The trilogy presents a chilling portrait of Stalin, also a principal figure in the story. His brutal character is shown to be the outcome of a complex interaction between his background, his personal traits--malice, vindictiveness, short-sightedness--and his political role as the dictator who prepared the show trials. After reading the novels' episodes involving Stalin, one instinctively feels that Rybakov has captured him well. The events described may not always have overt political significance--such as Stalin's encounters with his dentist, who is terrified of offending him--but they reveal aspects of the dictator's essence. When Stalin calmly reviews "confessions" soiled with the blood of their signatories, one gets a sense of his ruthlessness in dealing with those who were connected with the October 1917 revolution.

Children of the Arbat is the most aesthetically developed work of the series. In this volume, Rybakov's ability to seamlessly weave the threads of the trilogy's principal characters with those of the objective events taking place is at its height. In this regard, the novel stands in the great Russian tradition of Leo Tolstoy's War and Peace and Vasily Grossman's Life and Fate.

The second and third volumes sacrifice something of the style and artistry of the first, reflecting, perhaps, the author's sense of having limited time. Nonetheless, they make for enthralling reading and have exceptional moments. In one passage in Dust and Ashes, Rybakov introduces the moving "testament" of Leon Trotsky by having Stalin read a copy of it. In this instant Stalin, the embodiment of police cynicism and reaction, is juxtaposed against Trotsky, whose message is imbued with optimism and faith in human solidarity. "Life is beautiful. Let future generations cleanse it of all evil, oppression and violence and enjoy it to the full." Stalin reads these lines in silent fury. Rybakov's message is unmistakable: in the end, Trotsky's vision will triumph over Stalin's brutality.

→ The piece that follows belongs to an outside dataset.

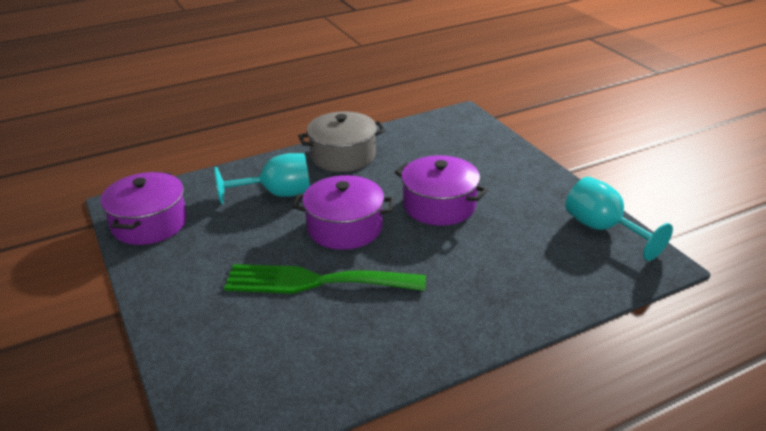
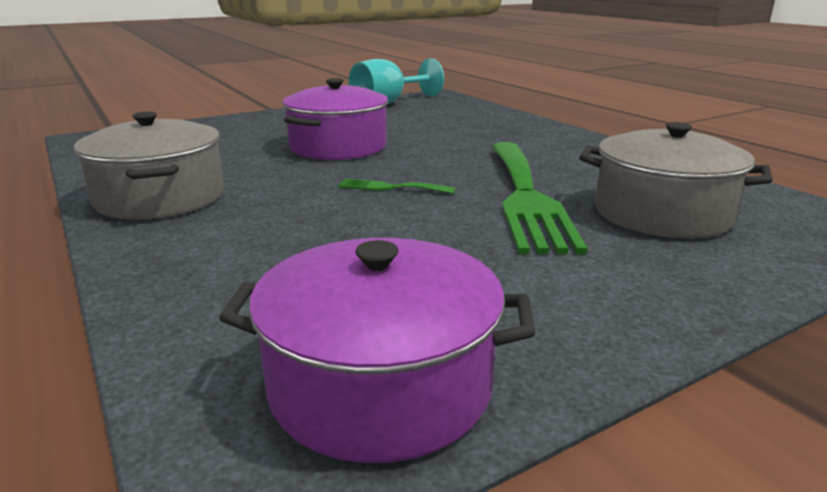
camera: 95 degrees left, 10 degrees down
turquoise goblet [215,153,310,204] -> none
purple pot [293,175,394,250] -> green fork [338,178,456,194]
none -> grey pot [579,122,773,239]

The response to the novels varied. Deti Arbata initially gained a large following. The Soviet journal in which it first appeared had to boost its normal press run of 150,000 to 800,000. Rybakov soon received thousands of appreciative letters, especially from young people. However, the response of critics, particularly in the West, was lukewarm. In general, their reaction had more to do with the prevailing political outlook than with objective artistic and intellectual criteria. The left-wing standpoint of Rybakov's novels rendered them of little value for the official anti-Marxist propaganda campaigns being waged in the West and the former Stalinist states.

A more serious appraisal of Rybakov's work is overdue. His artistic vigor and intellectual integrity place him among a small minority of late twentieth century fiction writers. The theme developed in his novels--the responsibilities of an individual to his society and his ideals--sets him apart. His works deserve the widest readership.